Before Sunday, Kolkata Knight Riders had won three games out of three while bowling first. On Sunday, they chased again, won again, and went top of the table in a tournament where chasing teams had won 17 out of 20 matches. Chasing 161, they were coasting at 111 for 3 before they slumped dramatically, losing five wickets in 30 balls, and only sealed victory when Umesh Yadav struck a meaty straight six with five runs needed off the last four balls.
Knight Riders’ slump began in the 15th over, when Rajat Bhatia’s stump-to-stump line, and Yusuf Pathan’s across-the-line response, ended a 51-run stand for the fourth wicket with Suryakumar Yadav. That partnership, coming on the back of Suryakumar’s stands of 31 and 29 with Gautam Gambhir and Shakib Al Hasan, had taken Knight Riders to a position where they needed 50 off the last 34 balls, with six wickets in hand.
But when M Ashwin struck in the next over, defeating Suryakumar with a ripping googly, and particularly when Andre Russell – who struck two big sixes off Ankit Sharma in the 17th over – holed out to a slower ball from Thisara Perera, a one-sided contest turned into a thriller. Knight Riders kept in touch with the required rate with a boundary whenever they needed it, but they also kept losing wickets. In the end, they had Nos. 9 and 10 at the crease when Umesh slogged Perera high over long-on.

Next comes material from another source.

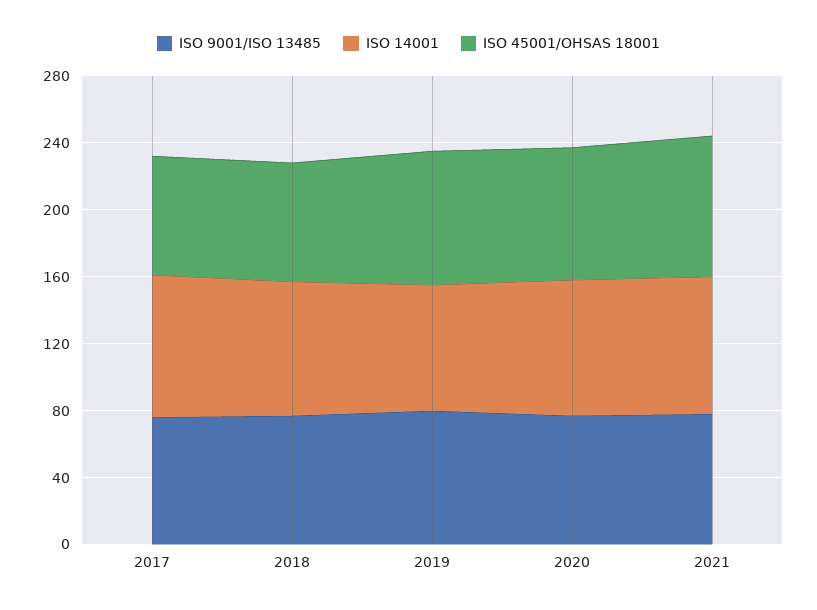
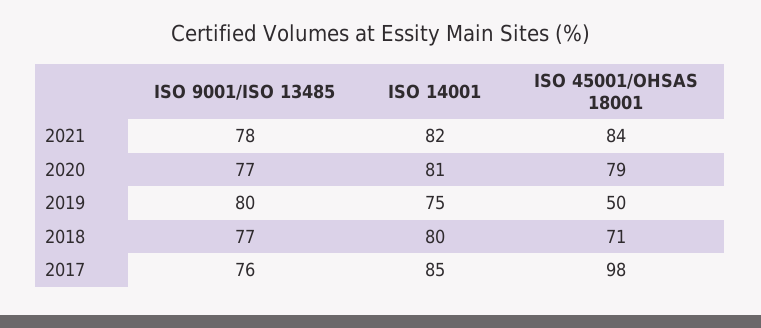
ISO 45001/OHSAS 18001, 2017: 70 -> 98
ISO 45001/OHSAS 18001, 2019: 80 -> 50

In his post-match interview, MS Dhoni said he was happy with Supergiants’ total of 160, and thought his spinners had given the match away by bowling too full on a slow pitch offering plenty of turn. There were six sixes hit off the Supergiants spinners, and all six came off balls that were in the slot for lofted hits.
It was a definite contrast to the way the Knight Riders spinners had operated, largely bowling just short of a good length, and extracting generous turn that made it hard to hit down the ground or against the break.
Ajinkya Rahane came into the match with two half-centuries in his last four innings, and demonstrated his silky form with an effortless flicked six off Morne Morkel in the third over of the Supergiants innings, and two fours off the next six balls he faced.
The introduction of Shakib Al Hasan, in the fourth over, revealed the extent of turn available, as he straightened one from wide of the crease to clip Faf du Plessis’ off stump. With Shakib bowling three overs by the end of the eighth over, and Gambhir introducing Piyush Chawla early as well, Rahane and Steven Smith spent a fair amount of time negotiating balls turning away from them, and sharply at that. They were busy in this period, working the ball into gaps and running frantically, and had put on 56 in 8.2 overs when Smith was needlessly run out, backing up too far down the pitch.
Dhoni sent in the left-handed Perera and Albie Morkel ahead of him, and they both made cameos, hitting three sixes between them to lift the run rate alongside Rahane, who hit a couple of sixes as well, off Chawla and Umesh in the 16th and 17th over.
Rahane’s dismissal at the start of the 18th over brought in Dhoni, and the Supergiants captain punished a wayward Morne Morkel in the final over, pulling him for six and four either side of a whipped boundary manufactured off a leg-stump yorker. Supergiants had taken 17 off the last over, and 70 off the last six.
Albie, playing his first match for Supergiants, showed he had a fair idea of how to bowl on this pitch when he struck with his first ball, a slower offcutter that clanged into Robin Uthappa’s front pad in front of off stump. But his brother Morne’s tendency to bowl short also rubbed off on him, and Gambhir and Suryakumar hit him for three fours over the remainder of an eventful first over.
When Albie overcompensated and fed Suryakumar two overpitched balls in the third over, Knight Riders were racing along at 29 for 1. But they lost Gambhir against the run of play, when he turned for a non-existent second run, and Supergiants were back in the contest.
With M Ashwin and Ankit Sharma forming an inexperienced two-thirds of Supergiants’ spin attack, Dhoni needed R Ashwin to be at his best. But it wasn’t his day. Introduced in the fourth over, he struggled to find the right line, length and pace to bowl on this pitch. He bowled three leg-side wides that spun from outside off stump, fed two balls in Suryakumar’s six-hitting slot, went around the wicket to try and change his luck, and did all of this in the space of two overs.
Two overs was all he would bowl. Dhoni ignored opportunities to use him outside the Powerplay, perhaps unwilling to use him against a succession of right-handed Knight Riders batsmen, but it showed, not for the first time in recent months, a lack of trust in a proven, experienced spinner.